Le Code du travail réécrit !
Voilà un peu plus d'un an, la NVO s'était fait l'écho des travaux d'universitaires spécialisés en droit social qui s'étaient attelés à la réécriture quasi-complète d'un autre Code du travail dans une optique bien différente de celle proposée alors par le projet de loi « travail » (lire ici). Sous l'égide d'Emmanuel Dockès, professeur à l'université Paris-Ouest Nanterre, le groupe de recherche pour un autre Code du travail (GR-PACT) a terminé ces travaux et vient de publier le 22 mars sa proposition de Code du travail. Ce travail est le résultat de nombreuses consultations, menées auprès de divers acteurs du droit du travail, dont les organisations syndicales de salariés qui, pour certaines d'entre elles dont la CGT, ont accompagné le projet du début à la fin).
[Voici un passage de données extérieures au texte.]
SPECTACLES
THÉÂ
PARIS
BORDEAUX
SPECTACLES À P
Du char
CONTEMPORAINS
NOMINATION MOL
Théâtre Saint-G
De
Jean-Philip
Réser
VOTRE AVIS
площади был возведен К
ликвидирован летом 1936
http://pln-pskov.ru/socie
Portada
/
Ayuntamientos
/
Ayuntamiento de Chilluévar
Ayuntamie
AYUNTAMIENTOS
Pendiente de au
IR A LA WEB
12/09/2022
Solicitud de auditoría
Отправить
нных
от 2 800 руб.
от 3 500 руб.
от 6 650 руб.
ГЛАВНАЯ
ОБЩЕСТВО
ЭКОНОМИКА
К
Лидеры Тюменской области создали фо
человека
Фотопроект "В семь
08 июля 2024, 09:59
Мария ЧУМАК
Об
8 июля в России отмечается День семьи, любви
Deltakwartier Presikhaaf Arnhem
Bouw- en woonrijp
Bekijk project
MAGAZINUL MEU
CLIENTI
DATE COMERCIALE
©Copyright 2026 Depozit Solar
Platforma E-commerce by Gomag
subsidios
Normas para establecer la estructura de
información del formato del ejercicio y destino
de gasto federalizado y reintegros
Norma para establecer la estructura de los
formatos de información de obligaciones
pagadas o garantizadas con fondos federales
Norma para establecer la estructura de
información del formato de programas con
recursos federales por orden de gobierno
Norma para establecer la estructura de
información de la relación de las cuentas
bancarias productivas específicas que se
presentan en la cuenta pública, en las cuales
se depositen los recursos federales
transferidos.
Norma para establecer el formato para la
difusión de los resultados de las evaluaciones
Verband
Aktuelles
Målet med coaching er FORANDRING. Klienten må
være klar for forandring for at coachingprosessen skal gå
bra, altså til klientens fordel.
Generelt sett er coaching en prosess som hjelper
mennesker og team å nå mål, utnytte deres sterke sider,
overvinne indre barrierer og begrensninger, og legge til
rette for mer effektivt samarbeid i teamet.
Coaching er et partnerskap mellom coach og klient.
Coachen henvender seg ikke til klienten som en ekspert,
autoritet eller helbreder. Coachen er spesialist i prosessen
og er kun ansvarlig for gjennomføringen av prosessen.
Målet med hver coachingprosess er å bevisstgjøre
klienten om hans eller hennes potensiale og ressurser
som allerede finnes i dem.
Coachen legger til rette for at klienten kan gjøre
Il démontre que la pente suivie depuis trente ans, qui a consisté à accorder plus de souplesse aux entreprises a en réalité complexifié davantage le code actuel, qui est devenu illisible et difficilement praticable. Le nouveau code proposé ne compte que 1390 articles et environ 370 000 caractères. Il ne représente guère plus de volume que la seule loi « travail » du 8 août 2016.
Une réécriture progressiste
Le code ainsi réécrit est un texte plus court et plus clair mais aussi plus respectueux des salariés. Cette simplification s'est faite sans forcément conserver les règles actuelles dont certaines sont plus ou moins régressives. Le projet propose ainsi de profondes réformes, dans tous les domaines du droit du travail comme par exemple :
- l'extension du salariat à tous les travailleurs en situation de faiblesse et donc économiquement dépendants ;
- le retour au principe de faveur en redonnant à la loi sa primauté dans la définition de droits égaux pour tous ; dérogations à la loi par accord collectif admis exceptionnellement sous condition de contreparties claires et définies par la loi ;
- les CDD deviennent des CDI dotés d'une clause de durée initiale avec possibilité de licencier après entretien préalable et droit au reclassement lorsque la tâche stipulée ou le remplacement effectué cesse ;
- la généralisation de la nullité des licenciements injustifiés avec possibilité pour le juge de réduire la sanction, sous certaines conditions, dans les très petites entreprises ;
- la protection du temps libre qui est mis à l'abri du pouvoir de direction de l'employeur (réduction des temps d'astreinte, ouverture d'un droit au refus des changements intempestifs d'horaires, délais de prévenance pour toute modification importante de l'emploi du temps, etc.) ;
- une nouvelle définition de l'établissement distinct, indépendante de l'organisation du pouvoir économique et centrée sur la seule collectivité de travail permettant de rapprocher les institutions représentatives des lieux où, en pratique, les salariés se rencontrent et s'organisent ;
- l'audition au moins une fois par an de l'actionnaire dominant dans les entreprises et groupes à structure complexe ;
- le CHSCT est rebaptisé comité de la santé au travail, il est élu directement par les salariés et se voit octroyer, dans certains cas, un droit de veto ;
- un ordre juridictionnel social est créé, compétent pour tous les litiges du travail.
Des propositions concrètes qui montrent qu'il y a des alternatives possibles et crédibles dans un contexte où le mouvement de régression et de complexification du droit du travail pourrait bien perdurer après les élections. C'est en outre ce travail qui fera désormais référence si le prochain gouvernement, quel qu'il soit, entend poursuivre dans la voie tracée par la loi « travail » d'une réécriture du Code du travail selon le modèle régressif visant à privilégier les accords d'entreprise.